January 24, 2018

Scrum Developers Of The World Unite! Now is the time to get your CSD!

By Ivan Biddles

Did you know that there are close to half a million Certified Scrum Masters in the world but less than six thousand Certified Scrum Developers? And yet in any scrum team, there are likely to be between four and seven developers (team members other than the product owner and scrum master) for each scrum master.

So, for half a million CSMs, there should be millions of CSDs.

Being a software developer does not necessarily mean that you will be effective and efficient in a scrum environment. There are development practices and there are developer activities that apply to scrum.

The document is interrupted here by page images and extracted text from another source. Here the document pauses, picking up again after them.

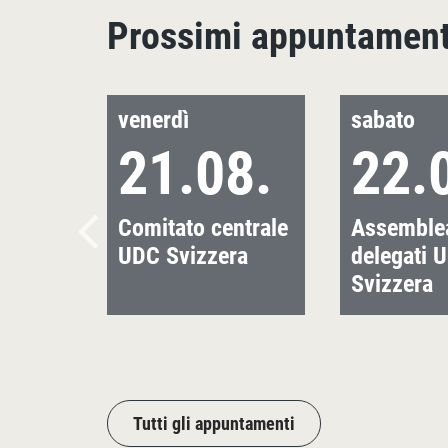
Prossimi appuntament
venerdì
sabato
21.08.
22.
Comitato centrale
Assemblea
UDC Svizzera
delegati 
Svizzera
Tutti gli appuntamenti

It is also not true that a non-technical (hands-on) person such as a project manager who takes the CSM course is going to be able to come back and lead change management in development practices. Those practices are not taught in the CSM and the new scrum master is not versed in them either. A CSC (certified scrum coach) who has never been a true hands-on developer is also not going to be able to help the scrum developers in improving their development skills.

A CSM course teaches a person to start on the road to becoming a scrum master, but it does not teach a developer to become a scrum developer. That is not its purpose.

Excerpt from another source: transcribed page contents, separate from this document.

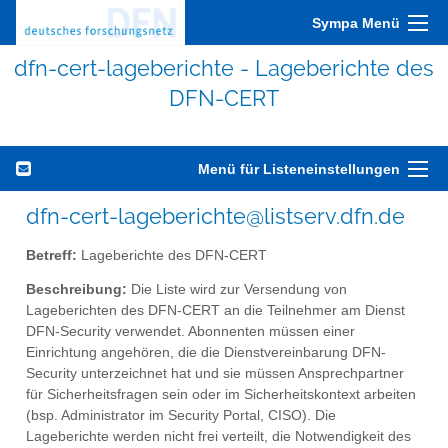
Sympa Menü
dfn-cert-lageberichte - Lageberichte des
DFN-CERT
Menü für Listeneinstellungen
dfn-cert-lageberichte@listserv.dfn.de
Betreff:
Lageberichte des DFN-CERT
Beschreibung:
Die Liste wird zur Versendung von
Lageberichten des DFN-CERT an die Teilnehmer am Dienst
DFN-Security verwendet. Abonnenten müssen einer
Einrichtung angehören, die die Dienstvereinbarung DFN-
Security unterzeichnet hat und sie müssen Ansprechpartner
für Sicherheitsfragen sein oder im Sicherheitskontext arbeiten
(bsp. Administrator im Security Portal, CISO). Die
Lageberichte werden nicht frei verteilt, die Notwendigkeit des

That is the express purpose of the CSD course!

The CSD course is a hands-on course applicable to architects, designers, “coders” and QA personnel. The Scrum Adventures CSD course is unique in that it teaches the skills and practices of the ultra-successful software companies (activities and philosophies that set them apart from others) while building an actual product within a scrum team, iterating through a series of actual sprints with all of the scrum ceremonies. You truly demonstrate that you know how to do and have even done scrum development.

It is up to developers themselves to take the responsibility to be effective in a scrum environment. Your managers may not understand that it takes more than a project manager retrained as a CSM, or a non-technical coach, or even developers sent to the CSM course to make scrum effective in your organization. Developers should be able to identify when their scrum team is being effective but also to identify situations where what is being done is “not scrum”. Scrum is incredibly successful if it is being done, but when one or more essential aspects of scrum are omitted, especially in the development arena, that success can be elusive. It can even make things worse.

Having the Certified Scrum Developer designation sets you apart as a developer. It makes you one of just a few thousand who develop professionally using scrum practices and are certified as such.